As president of Stony Brook University, Dr. Samuel Stanley has advised local, state and federal politicians and agencies on everything from higher education to scientific innovation to economic development. According to its website, the university generates an estimated $4.7 billion in annual economic impact for the region and $160 million in revenue annually from its research enterprise. Stanley’s experience as a physician, professor and highly regarded biomedical researcher has enabled him to elevate Stony Brook’s strengths, expand its reach and magnify its influence. His growing national profile further validates his power, not only within the region, but also to the national research community. He is chairman of the National Science Advisory Board for Biosecurity, which advises the U.S. government on issues related sensitive biological research, and is board chairman of Brookhaven Science Associates, which manages Brookhaven National Laboratory on behalf of the U.S. Department of Energy. Additionally, he serves on Gov. Andrew Cuomo’s Long Island Regional Economic Development Council and is a member of the boards of the Association of American Universities and the Long Island Association.

Dan Eichhorn
Photo courtesy PSEG Long Island
10. Daniel Eichhorn
President and COO, PSEG Long Island

Daniel Eichhorn is the man in charge of keeping Long Island’s lights on.
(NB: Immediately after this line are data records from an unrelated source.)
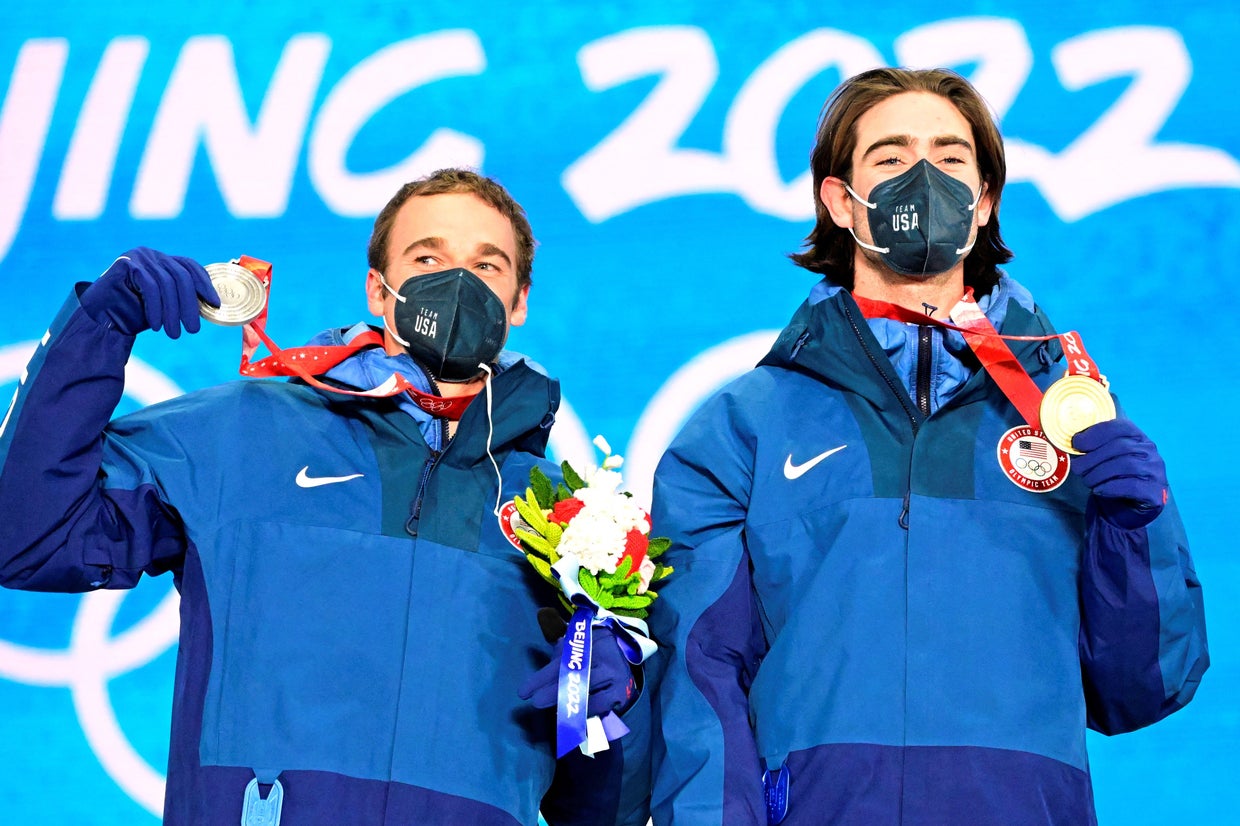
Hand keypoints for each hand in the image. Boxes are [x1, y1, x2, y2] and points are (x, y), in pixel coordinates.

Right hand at [79, 247, 218, 337]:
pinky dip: (156, 307)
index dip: (204, 284)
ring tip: (174, 333)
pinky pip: (150, 286)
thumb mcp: (165, 305)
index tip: (214, 304)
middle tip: (193, 330)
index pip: (190, 266)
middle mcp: (152, 254)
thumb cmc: (135, 313)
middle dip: (189, 305)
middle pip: (180, 276)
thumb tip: (211, 304)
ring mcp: (139, 256)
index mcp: (162, 260)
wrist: (100, 317)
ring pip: (166, 283)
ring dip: (172, 312)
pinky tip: (157, 325)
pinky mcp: (127, 264)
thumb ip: (183, 299)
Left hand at [519, 621, 637, 717]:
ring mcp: (615, 675)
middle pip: (575, 675)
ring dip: (566, 702)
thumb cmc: (595, 651)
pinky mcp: (621, 692)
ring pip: (587, 691)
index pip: (563, 660)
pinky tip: (571, 715)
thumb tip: (542, 619)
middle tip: (535, 702)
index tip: (523, 692)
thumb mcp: (580, 640)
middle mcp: (605, 656)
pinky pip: (601, 705)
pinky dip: (585, 711)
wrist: (629, 659)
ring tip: (552, 709)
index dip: (541, 677)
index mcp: (592, 640)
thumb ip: (559, 638)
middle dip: (552, 690)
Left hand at [1071, 418, 1166, 529]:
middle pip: (1121, 446)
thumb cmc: (1112, 478)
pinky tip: (1099, 490)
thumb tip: (1074, 441)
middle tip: (1077, 468)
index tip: (1077, 443)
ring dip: (1099, 473)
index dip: (1096, 433)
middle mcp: (1150, 451)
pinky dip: (1110, 487)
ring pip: (1126, 465)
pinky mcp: (1155, 492)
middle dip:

As president and chief operating officer of PSEG Long Island, he oversees the operations of Long Island Power Authority’s electric grid. Given Long Island’s history of storm-related outages, outdated infrastructure and expensive electricity, his is not a job for the faint of heart. However, under Eichhorn’s watch PSEG has met goals for customer satisfaction, renewable energy and regulatory performance, and received the top designation from the American Public Power Association for providing “reliable and safe electric service” to LIPA’s more than 1.1 million customers. Eichhorn has continued to work on upgrading the utility’s electrical infrastructure, elevating substations and installing more storm-resistant utility poles and wires, plus he has proposed converting the area to smart meters. He has also mobilized teams, vehicles and equipment to assist in Puerto Rico’s recovery from Hurricane Maria, and refocused efforts to help customers lower their bills through energy efficiency measures. He serves on the boards of the Long Island Association, the United Way of Long Island and Island Harvest.

Correction: The record-breaking amount James Simons gave to Stony Brook was $150 million. The amount was incorrect in an earlier version of this story.